**Exercise task:**
Rewrite the entries from their beginning up to and including the line that contains "196L150 200L153 194L145", replacing "crop field" with "farm plot" and leaving everything else unchanged. Leave the pictures out of your answer.

**Input material:**
+ + + + + + +

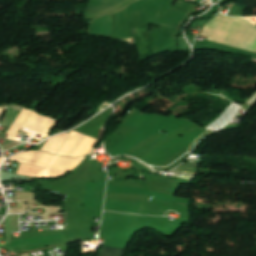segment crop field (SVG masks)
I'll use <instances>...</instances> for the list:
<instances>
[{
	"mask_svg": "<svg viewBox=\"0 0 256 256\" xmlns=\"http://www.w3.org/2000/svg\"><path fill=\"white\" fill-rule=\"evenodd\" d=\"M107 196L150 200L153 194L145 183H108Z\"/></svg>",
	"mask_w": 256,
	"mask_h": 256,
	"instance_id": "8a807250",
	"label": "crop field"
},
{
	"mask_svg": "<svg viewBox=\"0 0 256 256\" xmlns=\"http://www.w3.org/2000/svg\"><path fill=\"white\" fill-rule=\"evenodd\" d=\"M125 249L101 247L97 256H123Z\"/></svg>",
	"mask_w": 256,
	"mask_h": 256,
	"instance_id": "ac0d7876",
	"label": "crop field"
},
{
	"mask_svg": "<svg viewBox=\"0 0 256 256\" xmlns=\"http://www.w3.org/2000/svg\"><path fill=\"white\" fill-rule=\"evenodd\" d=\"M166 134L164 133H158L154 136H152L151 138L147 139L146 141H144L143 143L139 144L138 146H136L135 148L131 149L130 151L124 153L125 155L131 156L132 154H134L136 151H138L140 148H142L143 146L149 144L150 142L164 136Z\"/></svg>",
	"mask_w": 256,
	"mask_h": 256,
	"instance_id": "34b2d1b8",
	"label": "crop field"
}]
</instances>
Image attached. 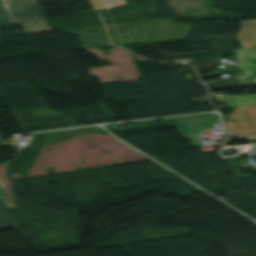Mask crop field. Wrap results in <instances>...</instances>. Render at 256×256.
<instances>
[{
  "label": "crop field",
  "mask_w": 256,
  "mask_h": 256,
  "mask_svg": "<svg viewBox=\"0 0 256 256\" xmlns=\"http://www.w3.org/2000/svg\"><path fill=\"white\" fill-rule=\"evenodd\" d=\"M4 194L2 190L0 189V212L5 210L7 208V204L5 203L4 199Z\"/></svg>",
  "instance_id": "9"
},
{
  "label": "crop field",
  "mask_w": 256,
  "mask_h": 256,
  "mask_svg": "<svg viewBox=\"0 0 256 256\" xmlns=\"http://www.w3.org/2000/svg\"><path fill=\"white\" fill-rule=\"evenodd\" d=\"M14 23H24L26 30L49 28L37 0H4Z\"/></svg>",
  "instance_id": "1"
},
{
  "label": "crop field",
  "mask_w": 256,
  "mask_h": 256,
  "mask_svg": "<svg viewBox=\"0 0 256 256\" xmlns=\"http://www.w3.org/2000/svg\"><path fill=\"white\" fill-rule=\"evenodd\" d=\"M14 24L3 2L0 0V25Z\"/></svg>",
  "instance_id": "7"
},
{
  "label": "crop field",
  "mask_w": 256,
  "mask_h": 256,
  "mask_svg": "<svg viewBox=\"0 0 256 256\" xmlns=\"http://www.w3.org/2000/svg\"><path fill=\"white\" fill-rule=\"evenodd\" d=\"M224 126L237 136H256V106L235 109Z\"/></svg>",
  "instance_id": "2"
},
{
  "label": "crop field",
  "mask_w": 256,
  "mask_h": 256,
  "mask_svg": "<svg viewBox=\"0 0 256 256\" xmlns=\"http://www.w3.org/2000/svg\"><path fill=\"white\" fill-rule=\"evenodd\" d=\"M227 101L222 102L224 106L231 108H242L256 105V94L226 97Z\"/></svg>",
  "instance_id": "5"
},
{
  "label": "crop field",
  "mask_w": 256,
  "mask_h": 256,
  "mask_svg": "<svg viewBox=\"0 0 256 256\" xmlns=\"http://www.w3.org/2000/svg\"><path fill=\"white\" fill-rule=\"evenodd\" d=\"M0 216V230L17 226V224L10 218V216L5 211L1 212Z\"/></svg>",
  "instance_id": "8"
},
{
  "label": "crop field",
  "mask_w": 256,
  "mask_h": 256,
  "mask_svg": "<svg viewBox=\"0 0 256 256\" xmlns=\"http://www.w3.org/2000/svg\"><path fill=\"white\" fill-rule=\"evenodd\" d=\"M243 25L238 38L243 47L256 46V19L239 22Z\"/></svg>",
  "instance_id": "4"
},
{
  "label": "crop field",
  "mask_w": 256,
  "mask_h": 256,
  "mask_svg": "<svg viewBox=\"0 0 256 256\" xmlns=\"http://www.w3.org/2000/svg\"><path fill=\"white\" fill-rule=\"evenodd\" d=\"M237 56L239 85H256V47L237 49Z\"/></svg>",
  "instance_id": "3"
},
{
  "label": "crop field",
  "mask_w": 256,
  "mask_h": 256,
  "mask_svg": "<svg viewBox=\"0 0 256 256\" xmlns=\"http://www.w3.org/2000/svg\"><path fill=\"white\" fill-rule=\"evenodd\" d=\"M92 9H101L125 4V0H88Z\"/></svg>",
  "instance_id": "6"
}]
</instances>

+ + + + + + +

**Answer to this task:**
segment farm plot (SVG masks)
I'll use <instances>...</instances> for the list:
<instances>
[{
	"mask_svg": "<svg viewBox=\"0 0 256 256\" xmlns=\"http://www.w3.org/2000/svg\"><path fill=\"white\" fill-rule=\"evenodd\" d=\"M107 196L150 200L153 194L145 183H108Z\"/></svg>",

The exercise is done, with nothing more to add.